Ethan squats down, holds out his hand to help me up. I take a deep breath. The quicker I get up, the quicker this will all be over. I ignore Ethan’s hand—I can think of nothing worse than wiping my blood on him, nothing worse than this being the very first time we touch—and so I steady myself with the reliable floor. Slowly make my way to sitting, then to standing, and like the fatuglybitch I am, I shift my bulk into my seat. Nothing graceful about it.

“Am I bleeding?” I whisper to Dri. She shakes her head, the shocked look on her face telling me that what just happened is as bad, as embarrassing as I imagine. No. Even worse.

“Do you need to go to the nurse?” Mrs. Pollack asks, almost in a whisper, as if she doesn’t want to attract any extra attention to me.
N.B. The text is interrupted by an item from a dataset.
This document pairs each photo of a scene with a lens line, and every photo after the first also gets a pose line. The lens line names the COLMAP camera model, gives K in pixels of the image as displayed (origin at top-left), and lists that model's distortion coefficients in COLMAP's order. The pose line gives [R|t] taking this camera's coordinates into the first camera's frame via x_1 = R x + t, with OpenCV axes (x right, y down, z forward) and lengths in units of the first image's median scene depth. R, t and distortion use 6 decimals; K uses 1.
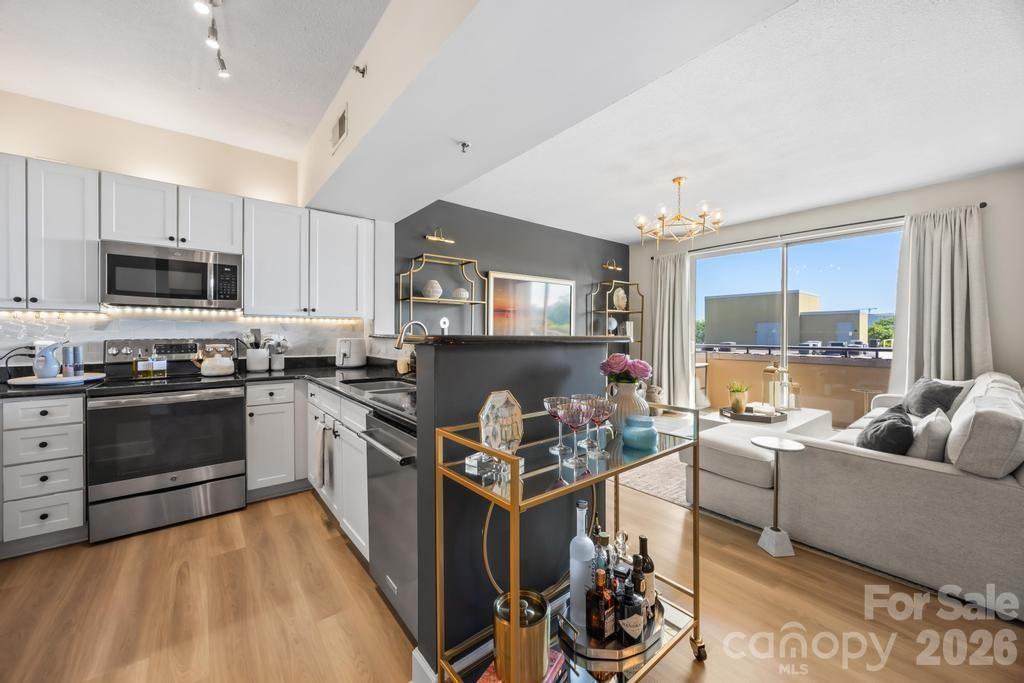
lens RADIAL K [[391.4, 0, 511.6], [0, 391.4, 332.7], [0, 0, 1]] dist [-0.003066, 0.000049]
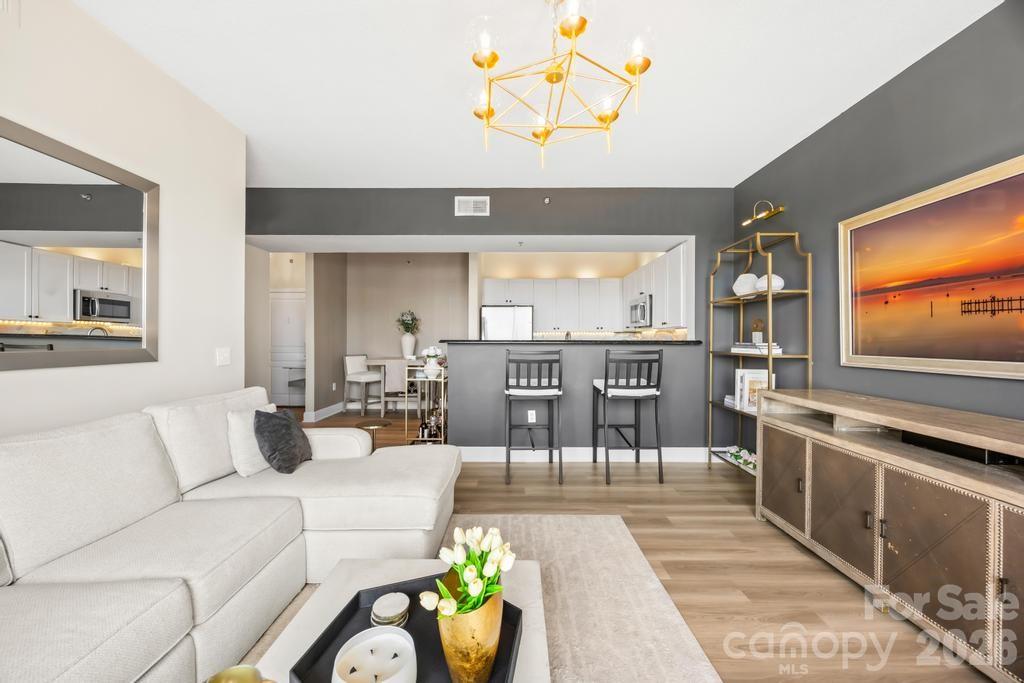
lens RADIAL K [[390.0, 0, 511.9], [0, 390.0, 340.9], [0, 0, 1]] dist [-0.001140, 0.000043]
pose [[-0.633110, 0.001117, -0.774061, 1.065960], [-0.001653, 0.999995, 0.002795, 0.003041], [0.774060, 0.003049, -0.633105, 1.663390]]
“No,” I say, even though I’d give anything for an ice pack and an Advil. I just can’t imagine standing up again, walking past Gem and then down the hall. Hearing the laughter at my back as soon as the door to the classroom closes. No thank you.

“All right, then, back to Crime and Punishment,” Mrs. Pollack says, and redirects the class. I feel Ethan behind me, though, and I can’t turn, can’t even utter a pathetic thank you, because I’m scared of what my face looks like, and I’m scared I’m going to cry.

So I keep my head down. As if by avoiding eye contact I can render myself invisible. Nothing to see here. I think of SN wanting to be a chameleon, blending into the background. I somehow make it to the end of class, my eyes focused only on the desk in front of me. Someone has carved into the wood Axel loves Fig Newtons. Really, someone took the time to deface the desk to profess their love for a cookie. Unless, of course, there was a student here actually named Fig Newtons, which, considering the fact that we have three Hannibals, four Romeos, and two Apples, is totally possible. As soon as the bell rings, I grab my bag and run for the door. I don’t even wait for Dri.

“Jessie, a word, please,” Mrs. Pollack says just before I make my exit.

“Now?” I ask. I want to leave this room, get as far away from these people as I can, find someplace where I can be alone and cry, preferably with an ice pack on my nose. I try to focus on Axel and his love of Fig—I’ve written their whole tragic love story in my head—but instead, Gem’s words play on repeat: Whore. Slut. Fat ugly bitch. Like song lyrics earworming my brain. They’d sound good set to Auto-Tune: Whore. Slut. Fat ugly bitch. Perhaps I should offer them to Oville.

“Yes. If you don’t mind.” I do mind. I mind very much, but I can’t find the way to say so out loud. Mrs. Pollack motions toward a chair in the front of the room, and I sit and wait for the rest of the class to file out. Theo. Crystal. Gem. Dri. I notice Ethan hovering for a second—deciding whether to say something to me? to Mrs. Pollack?—but then he taps my chair with his book and leaves too, and now it’s just me and her concerned face and all I want in the world is to get through the next five minutes without crying. Please, God, I beg, though my relationship with God is something I have not yet sorted out, please let me get out of here without embarrassing myself any more than I already have.

I can’t stare at Axel’s declaration of love here, so instead, I stare at a poster of Shakespeare, a man in a ruffled collar, with a quote underneath: To be or not to be: that is the question.